_Task prompt:_ Each line of the entries below that holds "elbow" is needed, copied in full.

----------------------------------------

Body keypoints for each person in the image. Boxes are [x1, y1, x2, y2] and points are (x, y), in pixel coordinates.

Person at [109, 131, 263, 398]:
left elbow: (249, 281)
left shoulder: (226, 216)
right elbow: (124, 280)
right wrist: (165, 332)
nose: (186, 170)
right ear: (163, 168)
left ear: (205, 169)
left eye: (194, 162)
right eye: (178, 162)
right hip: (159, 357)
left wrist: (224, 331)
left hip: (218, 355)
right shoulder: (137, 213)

----------------------------------------

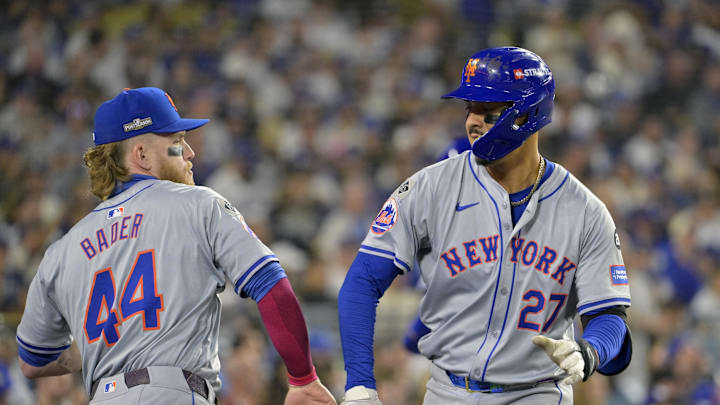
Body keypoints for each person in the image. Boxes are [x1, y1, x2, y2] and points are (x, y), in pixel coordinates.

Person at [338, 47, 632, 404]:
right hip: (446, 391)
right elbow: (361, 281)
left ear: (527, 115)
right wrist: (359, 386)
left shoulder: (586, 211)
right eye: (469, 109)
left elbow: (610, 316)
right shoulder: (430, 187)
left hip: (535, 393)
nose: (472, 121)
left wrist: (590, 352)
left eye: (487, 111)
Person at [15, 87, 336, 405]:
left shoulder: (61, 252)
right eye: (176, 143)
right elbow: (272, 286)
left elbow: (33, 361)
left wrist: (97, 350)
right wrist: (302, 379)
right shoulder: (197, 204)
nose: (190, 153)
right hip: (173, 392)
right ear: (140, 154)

----------------------------------------

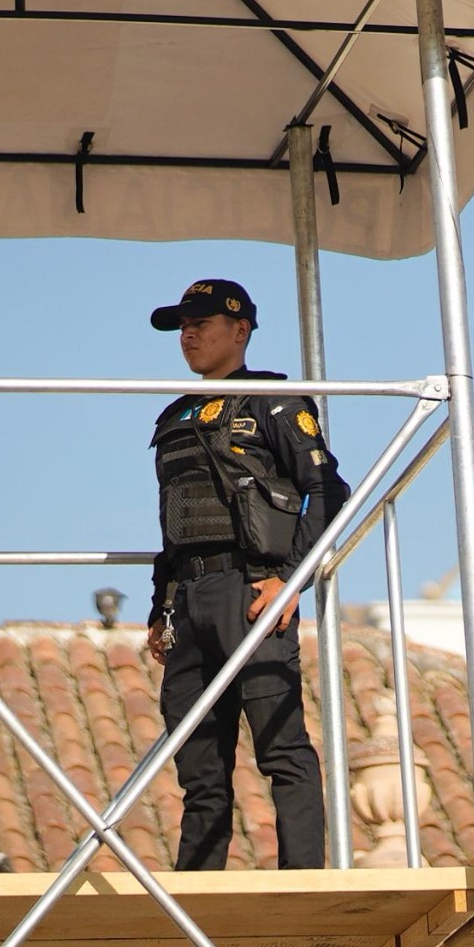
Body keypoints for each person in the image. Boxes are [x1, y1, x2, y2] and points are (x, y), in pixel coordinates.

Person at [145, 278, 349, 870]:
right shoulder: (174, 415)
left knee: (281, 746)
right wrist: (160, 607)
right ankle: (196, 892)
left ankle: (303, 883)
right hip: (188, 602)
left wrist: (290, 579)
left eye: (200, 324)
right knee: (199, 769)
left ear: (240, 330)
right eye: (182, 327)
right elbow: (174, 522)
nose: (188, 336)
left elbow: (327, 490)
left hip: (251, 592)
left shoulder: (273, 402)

----------------------------------------

_Answer to the exercise:_
left elbow: (249, 281)
right elbow: (124, 280)
right elbow: (361, 281)
left elbow: (610, 316)
right elbow: (272, 286)
left elbow: (33, 361)
right elbow: (174, 522)
left elbow: (327, 490)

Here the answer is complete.